What this task involves: Give back each line below verbatim.

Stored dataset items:

BEGIN

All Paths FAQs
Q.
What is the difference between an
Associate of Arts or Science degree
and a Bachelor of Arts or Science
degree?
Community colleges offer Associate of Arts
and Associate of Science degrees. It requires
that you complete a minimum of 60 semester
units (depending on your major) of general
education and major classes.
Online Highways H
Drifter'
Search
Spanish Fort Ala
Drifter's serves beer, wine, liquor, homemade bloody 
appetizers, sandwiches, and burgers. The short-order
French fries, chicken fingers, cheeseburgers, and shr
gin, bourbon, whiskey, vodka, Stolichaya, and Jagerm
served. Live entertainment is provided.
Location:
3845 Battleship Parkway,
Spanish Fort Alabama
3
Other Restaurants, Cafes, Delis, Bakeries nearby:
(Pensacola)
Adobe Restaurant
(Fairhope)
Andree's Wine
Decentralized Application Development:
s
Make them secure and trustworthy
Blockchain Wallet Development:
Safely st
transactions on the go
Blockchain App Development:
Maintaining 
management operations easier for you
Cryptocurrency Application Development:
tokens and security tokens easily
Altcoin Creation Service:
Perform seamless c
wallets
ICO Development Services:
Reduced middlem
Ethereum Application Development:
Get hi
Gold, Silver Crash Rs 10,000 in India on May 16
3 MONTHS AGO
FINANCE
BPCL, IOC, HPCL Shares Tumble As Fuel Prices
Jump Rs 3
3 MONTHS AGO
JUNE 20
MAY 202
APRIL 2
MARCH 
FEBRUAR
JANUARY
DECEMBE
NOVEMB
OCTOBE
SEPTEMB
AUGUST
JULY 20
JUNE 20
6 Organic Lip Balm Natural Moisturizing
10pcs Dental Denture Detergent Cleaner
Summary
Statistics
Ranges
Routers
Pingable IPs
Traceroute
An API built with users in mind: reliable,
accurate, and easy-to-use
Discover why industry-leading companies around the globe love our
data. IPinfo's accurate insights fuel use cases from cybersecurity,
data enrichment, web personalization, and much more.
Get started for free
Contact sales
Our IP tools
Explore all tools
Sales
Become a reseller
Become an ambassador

END

Output:
All Paths FAQs
Q.
What is the difference between an
Associate of Arts or Science degree
and a Bachelor of Arts or Science
degree?
Community colleges offer Associate of Arts
and Associate of Science degrees. It requires
that you complete a minimum of 60 semester
units (depending on your major) of general
education and major classes.
Online Highways H
Drifter'
Search
Spanish Fort Ala
Drifter's serves beer, wine, liquor, homemade bloody 
appetizers, sandwiches, and burgers. The short-order
French fries, chicken fingers, cheeseburgers, and shr
gin, bourbon, whiskey, vodka, Stolichaya, and Jagerm
served. Live entertainment is provided.
Location:
3845 Battleship Parkway,
Spanish Fort Alabama
3
Other Restaurants, Cafes, Delis, Bakeries nearby:
(Pensacola)
Adobe Restaurant
(Fairhope)
Andree's Wine
Decentralized Application Development:
s
Make them secure and trustworthy
Blockchain Wallet Development:
Safely st
transactions on the go
Blockchain App Development:
Maintaining 
management operations easier for you
Cryptocurrency Application Development:
tokens and security tokens easily
Altcoin Creation Service:
Perform seamless c
wallets
ICO Development Services:
Reduced middlem
Ethereum Application Development:
Get hi
Gold, Silver Crash Rs 10,000 in India on May 16
3 MONTHS AGO
FINANCE
BPCL, IOC, HPCL Shares Tumble As Fuel Prices
Jump Rs 3
3 MONTHS AGO
JUNE 20
MAY 202
APRIL 2
MARCH 
FEBRUAR
JANUARY
DECEMBE
NOVEMB
OCTOBE
SEPTEMB
AUGUST
JULY 20
JUNE 20
6 Organic Lip Balm Natural Moisturizing
10pcs Dental Denture Detergent Cleaner
Summary
Statistics
Ranges
Routers
Pingable IPs
Traceroute
An API built with users in mind: reliable,
accurate, and easy-to-use
Discover why industry-leading companies around the globe love our
data. IPinfo's accurate insights fuel use cases from cybersecurity,
data enrichment, web personalization, and much more.
Get started for free
Contact sales
Our IP tools
Explore all tools
Sales
Become a reseller
Become an ambassador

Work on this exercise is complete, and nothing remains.